==== Supplied entries ====
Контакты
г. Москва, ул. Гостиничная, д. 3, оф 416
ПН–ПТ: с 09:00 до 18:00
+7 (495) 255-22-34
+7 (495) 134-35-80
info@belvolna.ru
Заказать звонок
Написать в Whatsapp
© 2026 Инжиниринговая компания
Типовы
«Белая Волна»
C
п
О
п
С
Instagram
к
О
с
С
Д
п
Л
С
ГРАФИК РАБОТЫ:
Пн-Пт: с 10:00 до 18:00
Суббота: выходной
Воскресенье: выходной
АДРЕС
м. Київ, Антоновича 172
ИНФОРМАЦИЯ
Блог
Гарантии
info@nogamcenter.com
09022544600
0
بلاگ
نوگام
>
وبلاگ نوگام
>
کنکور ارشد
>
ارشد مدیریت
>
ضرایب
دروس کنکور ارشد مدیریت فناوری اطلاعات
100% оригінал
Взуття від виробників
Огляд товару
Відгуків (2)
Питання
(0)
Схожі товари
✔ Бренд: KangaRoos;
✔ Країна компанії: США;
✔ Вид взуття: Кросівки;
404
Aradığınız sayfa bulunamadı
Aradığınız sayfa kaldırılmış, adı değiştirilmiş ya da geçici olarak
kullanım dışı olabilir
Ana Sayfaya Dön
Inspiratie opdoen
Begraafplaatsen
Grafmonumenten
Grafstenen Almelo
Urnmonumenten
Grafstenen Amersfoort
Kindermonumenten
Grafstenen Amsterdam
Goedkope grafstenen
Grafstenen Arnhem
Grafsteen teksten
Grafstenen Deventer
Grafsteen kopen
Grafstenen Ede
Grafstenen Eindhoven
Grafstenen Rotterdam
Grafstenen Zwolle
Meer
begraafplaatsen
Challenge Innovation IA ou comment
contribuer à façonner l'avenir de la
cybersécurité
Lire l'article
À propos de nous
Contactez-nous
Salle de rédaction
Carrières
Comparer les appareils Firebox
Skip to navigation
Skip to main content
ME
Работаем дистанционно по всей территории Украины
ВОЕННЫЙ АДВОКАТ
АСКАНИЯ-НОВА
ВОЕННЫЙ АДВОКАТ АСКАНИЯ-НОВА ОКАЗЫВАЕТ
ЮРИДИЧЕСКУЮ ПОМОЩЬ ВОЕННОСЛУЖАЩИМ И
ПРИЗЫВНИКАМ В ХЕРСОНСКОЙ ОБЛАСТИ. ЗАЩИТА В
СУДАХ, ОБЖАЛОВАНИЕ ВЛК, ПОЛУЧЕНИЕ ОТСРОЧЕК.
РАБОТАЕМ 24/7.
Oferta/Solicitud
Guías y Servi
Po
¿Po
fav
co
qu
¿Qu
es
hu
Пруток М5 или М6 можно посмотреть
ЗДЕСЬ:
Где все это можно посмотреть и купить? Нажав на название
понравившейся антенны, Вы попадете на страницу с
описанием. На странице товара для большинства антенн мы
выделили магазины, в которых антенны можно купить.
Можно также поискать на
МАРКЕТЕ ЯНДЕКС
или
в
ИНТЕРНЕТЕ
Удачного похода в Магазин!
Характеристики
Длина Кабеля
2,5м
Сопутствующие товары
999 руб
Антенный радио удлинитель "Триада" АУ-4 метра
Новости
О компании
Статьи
====
- _Task instructions_: Retype each entry without altering a single word.

- _Result of the exercise_:
Контакты
г. Москва, ул. Гостиничная, д. 3, оф 416
ПН–ПТ: с 09:00 до 18:00
+7 (495) 255-22-34
+7 (495) 134-35-80
info@belvolna.ru
Заказать звонок
Написать в Whatsapp
© 2026 Инжиниринговая компания
Типовы
«Белая Волна»
C
п
О
п
С
Instagram
к
О
с
С
Д
п
Л
С
ГРАФИК РАБОТЫ:
Пн-Пт: с 10:00 до 18:00
Суббота: выходной
Воскресенье: выходной
АДРЕС
м. Київ, Антоновича 172
ИНФОРМАЦИЯ
Блог
Гарантии
info@nogamcenter.com
09022544600
0
بلاگ
نوگام
>
وبلاگ نوگام
>
کنکور ارشد
>
ارشد مدیریت
>
ضرایب
دروس کنکور ارشد مدیریت فناوری اطلاعات
100% оригінал
Взуття від виробників
Огляд товару
Відгуків (2)
Питання
(0)
Схожі товари
✔ Бренд: KangaRoos;
✔ Країна компанії: США;
✔ Вид взуття: Кросівки;
404
Aradığınız sayfa bulunamadı
Aradığınız sayfa kaldırılmış, adı değiştirilmiş ya da geçici olarak
kullanım dışı olabilir
Ana Sayfaya Dön
Inspiratie opdoen
Begraafplaatsen
Grafmonumenten
Grafstenen Almelo
Urnmonumenten
Grafstenen Amersfoort
Kindermonumenten
Grafstenen Amsterdam
Goedkope grafstenen
Grafstenen Arnhem
Grafsteen teksten
Grafstenen Deventer
Grafsteen kopen
Grafstenen Ede
Grafstenen Eindhoven
Grafstenen Rotterdam
Grafstenen Zwolle
Meer
begraafplaatsen
Challenge Innovation IA ou comment
contribuer à façonner l'avenir de la
cybersécurité
Lire l'article
À propos de nous
Contactez-nous
Salle de rédaction
Carrières
Comparer les appareils Firebox
Skip to navigation
Skip to main content
ME
Работаем дистанционно по всей территории Украины
ВОЕННЫЙ АДВОКАТ
АСКАНИЯ-НОВА
ВОЕННЫЙ АДВОКАТ АСКАНИЯ-НОВА ОКАЗЫВАЕТ
ЮРИДИЧЕСКУЮ ПОМОЩЬ ВОЕННОСЛУЖАЩИМ И
ПРИЗЫВНИКАМ В ХЕРСОНСКОЙ ОБЛАСТИ. ЗАЩИТА В
СУДАХ, ОБЖАЛОВАНИЕ ВЛК, ПОЛУЧЕНИЕ ОТСРОЧЕК.
РАБОТАЕМ 24/7.
Oferta/Solicitud
Guías y Servi
Po
¿Po
fav
co
qu
¿Qu
es
hu
Пруток М5 или М6 можно посмотреть
ЗДЕСЬ:
Где все это можно посмотреть и купить? Нажав на название
понравившейся антенны, Вы попадете на страницу с
описанием. На странице товара для большинства антенн мы
выделили магазины, в которых антенны можно купить.
Можно также поискать на
МАРКЕТЕ ЯНДЕКС
или
в
ИНТЕРНЕТЕ
Удачного похода в Магазин!
Характеристики
Длина Кабеля
2,5м
Сопутствующие товары
999 руб
Антенный радио удлинитель "Триада" АУ-4 метра
Новости
О компании
Статьи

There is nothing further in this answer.